Jakarta selalu punya cerita. Setelah RAPBD DKI Jakarta tahun 2020 menuai kontroversi akibat nilai fantastis sub-sub anggaran yang nominalnya tidak masuk akal seperti anggaran untuk influencer sebesar Rp 5 miliar, pembangunan jalur sepeda Rp 73,7 miliar, pembelian bolpoin Rp 124 miliar, dan pembelian komputer Rp 121 miliar.
Dikutip dari laman Kompas.com, Gubernur DKI Jakarta Anies Baswedan dalam Rapat Pimpinan penataan Pedagang Kaki Lima (PKL) di trotoar Thamrin-Sudirman memerintahkan pencopotan atap Jembatan Penyeberangan Orang (JPO) di antara Indofood Tower dan Menara Astra. Anies mengungkapkan pencopotan atap JPO tersebut bertujuan agar menjadi lokasi yang bagus untuk masyarakat berfoto.

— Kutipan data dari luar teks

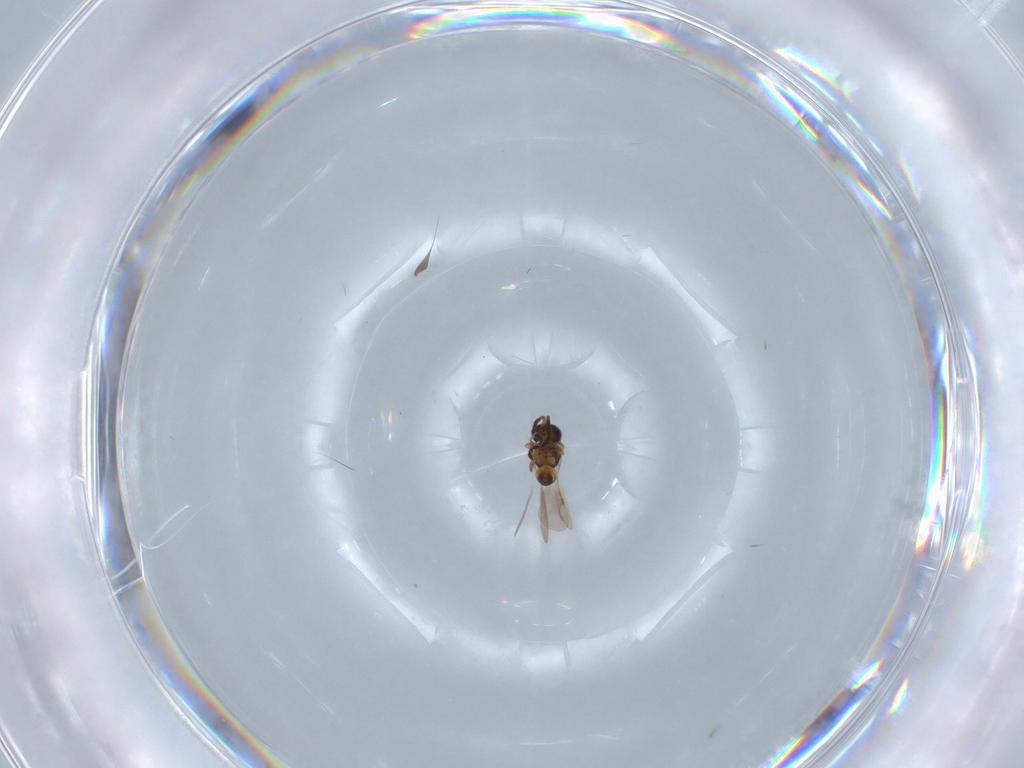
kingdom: Animalia
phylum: Arthropoda
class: Insecta
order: Hymenoptera
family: Ceraphronidae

Entah apa yang ada dibenak Anies Baswedan, namun jelas prihal pencopotan atap JPO ini menjadi perbincangan publik karena dinilai sesuatu yang tidak lumrah dilakukan.Â
Untuk itu kali ini Penulis akan mengkajinya lebih lanjut prihal apa yang jadi pokok permasalahan dari keputusan Anies Baswedan tersebut.

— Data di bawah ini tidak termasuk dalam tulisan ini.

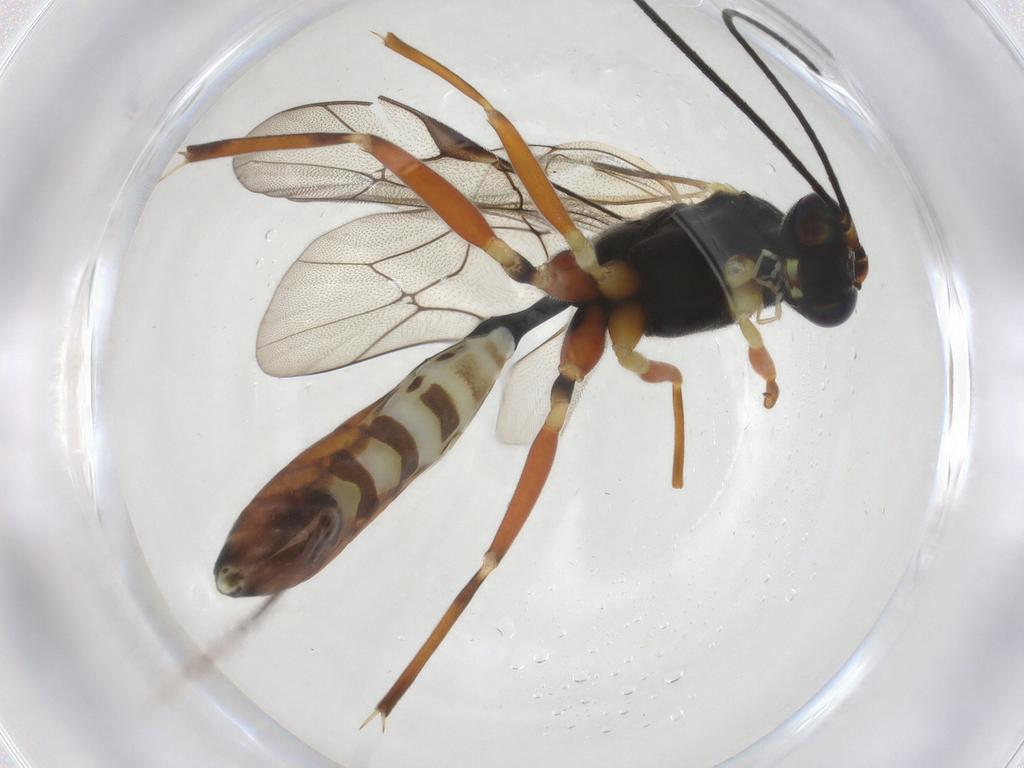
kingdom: Animalia
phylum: Arthropoda
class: Insecta
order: Hymenoptera
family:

Sebelumnya mari kita bahas apa yang dimaksud dengan JPO. Jembatan Penyeberangan Orang atau JPO adalah salah satu fasilitas umum yang diperuntukkan bagi pejalan kaki umumnya maupun mereka penyandang disabilitas selain 3 fasilitas lainnya yaitu Pelican Cross, Zebra Cross, dan Terowongan.
Secara fungsi keberadaan JPO adalah sebagai fasilitas umum dimana pejalan kaki dapat bertolak dari satu poin ke satu poin lain (menyeberang) dengan aman sehingga tidak mengganggu aktivitas pengguna jalan (kendaraan bermotor).
Untuk mengakomodir hal tersebut maka tidak boleh membangun JPO sembarangan. Dikutip dari Buku "Tata Cara Perencanaan Fasilitas Pejalan Kaki Di Kawasan Perkotaan" oleh Departemen Pekerjaan Umum, pembangunan JPO disarankan memenuhi beberapa ketentuan, diantaranya :
1. Bila fasilitas penyeberangan dengan menggunakan Zebra Cross dan Pelikan
Cross sudah mengganggu lalu lintas yang ada.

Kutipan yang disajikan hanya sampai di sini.